Al llegar a casa, Antonio le contó a mi madre todo lo sucedido, yo seguía sin saber que estaba pasando ya que ni mi hermano ni mi madre me querían decir nada. En cuanto Antonio terminó de hablar mi madre rompió a llorar desconsoladamente pero yo seguía sin entender por qué. Por mucho que preguntara a mi madre que a dónde había ido mi padre no soltaba palabra, solamente empezaba a llorar.
Pasó uno, dos, tres días y seguíamos sin saber nada de mi padre y si mi hermano y mi madre sabían algo no me lo querían decir. Cada día que pasaba sin saber nada de él era una eternidad, le echábamos mucho de menos y teníamos mucho miedo.
2 de Junio de 1937, los milicianos me tienen prisionero desde hace cuatro días o quizá más, ya he perdido la cuenta. Nos tienen encerrados en lo que parece ser la bodega de un barco ya que a veces por la noche se pueden escuchar los sonidos de las olas rompiendo contra el casquete del barco, lo que me hace pensar que estamos amarrados en un puerto. No tengo claro dónde estamos exactamente pero tengo una ligera idea de que podamos estar el sur, probablemente cerca de Málaga si no nos hemos movido mucho ya que el tren que nos trajo hasta aquí paró en un puerto llamado Guadalmedina con un cartel abajo que ponía Málaga, Cádiz.
Los días aquí son cada vez más insoportables, apenas nos dan de comer y estamos setenta hombres sobreviviendo en un recinto con aforo para cuarenta personas. Lo único que nos mantiene con vida es la esperanza de que un día todo esto se acabe y podamos salir de aquí para reunirnos con nuestras familias. Me pregunto cómo estarán Pedro y Antonio pero sobre todo Mercedes porque no me pude despedir de ella y seguramente este viviendo un infierno. Rezo todos los días para que mi familia siga adelante y para que Dios les ayude en esta terrible batalla sin sentido en la que pelean hermanos contra hermanos. Por favor que acabe pronto esta pesadilla.
Cada noche nombran a quince hombres y en la madrugada les hacen salir. Oh, si tan sólo volvieran para contarnos cómo es respirar de nuevo aire fresco, pero mucho me temo que su destino no es el de volver; no me quiero imaginar lo que les harán pero es inevitable ponerse en lo peor.
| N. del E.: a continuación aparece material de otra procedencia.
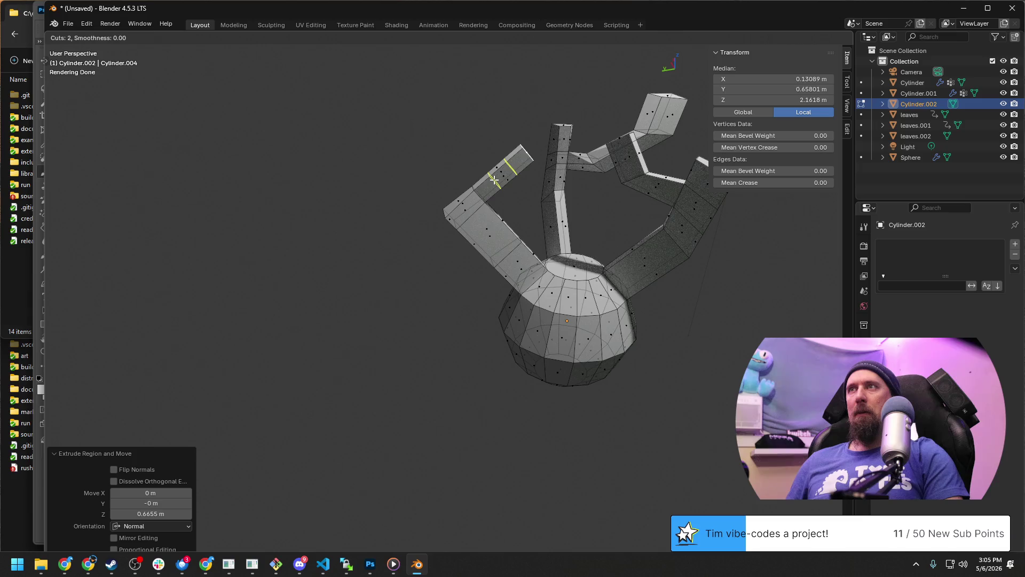
{"action": "left_click", "coordinate": [496, 182]}
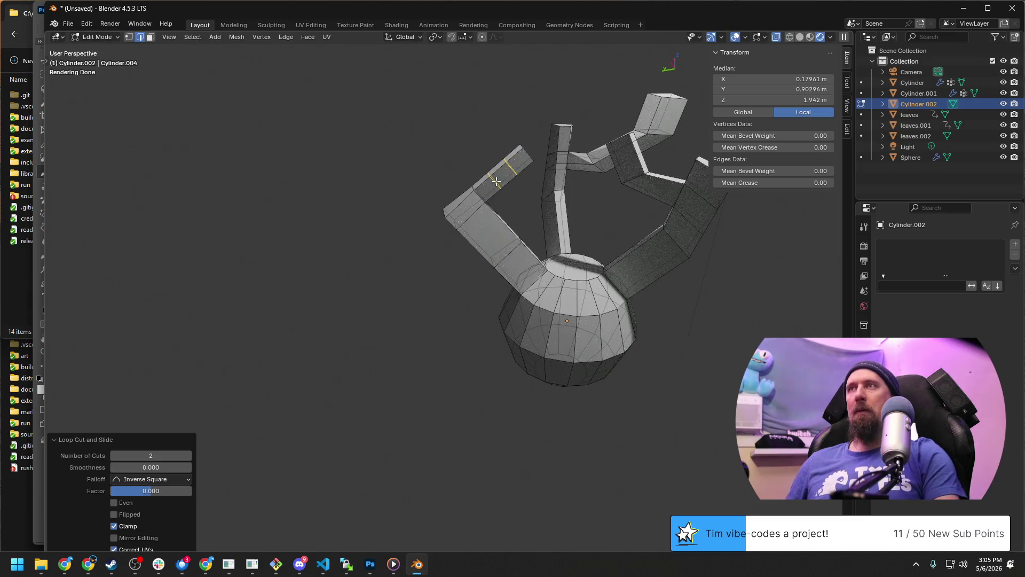
{"action": "scroll", "coordinate": [496, 182], "scroll_direction": "up", "scroll_amount": 3}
Cada día quedamos menos hombres y las posibilidades de que salga mi nombre una noche de estas es mayor. Entonces llegó, llegó la noche en la que al oír mi nombre se me paró el corazón, lo primero que se me vino a la cabeza fueron los niños y Mercedes. Que egoísta por mi parte irme en este momento y dejarles aquí solos en medio de este infierno.
Caminaba junto a otros catorce hombres que seguramente estuvieran pensando lo mismo que yo, en sus caras se reflejaba el miedo y la impotencia de no poder cambiar el destino. A cada escalón que subía me costaba más y más respirar y mi corazón iba cada vez más rápido.
Volvieron a pasar lista y volvieron a repetir el nombre de cada uno de nosotros que sonaba como una puñalada. Pero en el momento de decir mi nombre, el jefe del pelotón se detuvo, extrañado preguntó ¿Antonio Aranda Yagüe? Yo, con la poca fuerza que me quedaba respondí: “Aquí estoy”.
El jefe del pelotón se abrió entre la multitud buscando al hombre que había respondido, entonces le vi, no me podía creer lo que pasando; del miedo y los nervios no había reconocido la voz de José Rodríguez Ruiz, mi mejor amigo de la infancia y ahora mi salvador.
En el momento en el que José me reconoció, inmediatamente borró mi nombre de la lista jurando que nunca más volvería a pasar nada así, me dio comida y ropa nueva y también me dio dinero para coger el tren e ir a Madrid con mi familia.
Nunca voy a poder agradecer lo suficiente a José Rodríguez por darme la vida cuando me consideraba muerto.